Restate word for word every entry that appears below, skipping its pictures.
* * *
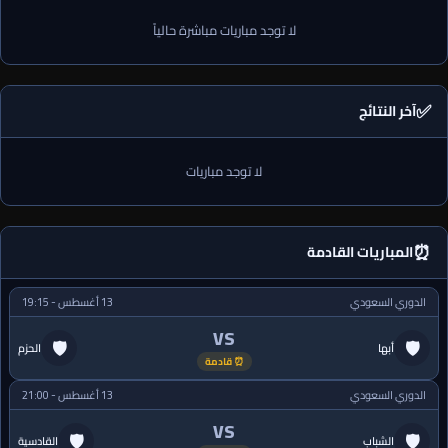
لا توجد مباريات مباشرة حالياً
✅
آخر النتائج
لا توجد مباريات
⏰
المباريات القادمة
الدوري السعودي
13 أغسطس - 19:15
VS
🛡
🛡
أبها
الحزم
⏰ قادمة
الدوري السعودي
13 أغسطس - 21:00
VS
🛡
🛡
الشباب
القادسية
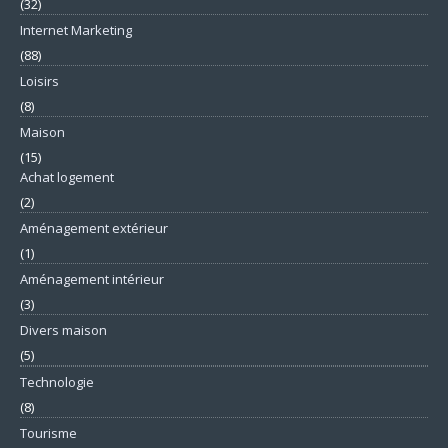
(32)
Internet Marketing
(88)
Loisirs
(8)
Maison
(15)
Achat logement
(2)
Aménagement extérieur
(1)
Aménagement intérieur
(3)
Divers maison
(5)
Technologie
(8)
Tourisme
* * *
__EXERCISE OUTPUT__:
لا توجد مباريات مباشرة حالياً
✅
آخر النتائج
لا توجد مباريات
⏰
المباريات القادمة
الدوري السعودي
13 أغسطس - 19:15
VS
🛡
🛡
أبها
الحزم
⏰ قادمة
الدوري السعودي
13 أغسطس - 21:00
VS
🛡
🛡
الشباب
القادسية
(32)
Internet Marketing
(88)
Loisirs
(8)
Maison
(15)
Achat logement
(2)
Aménagement extérieur
(1)
Aménagement intérieur
(3)
Divers maison
(5)
Technologie
(8)
Tourisme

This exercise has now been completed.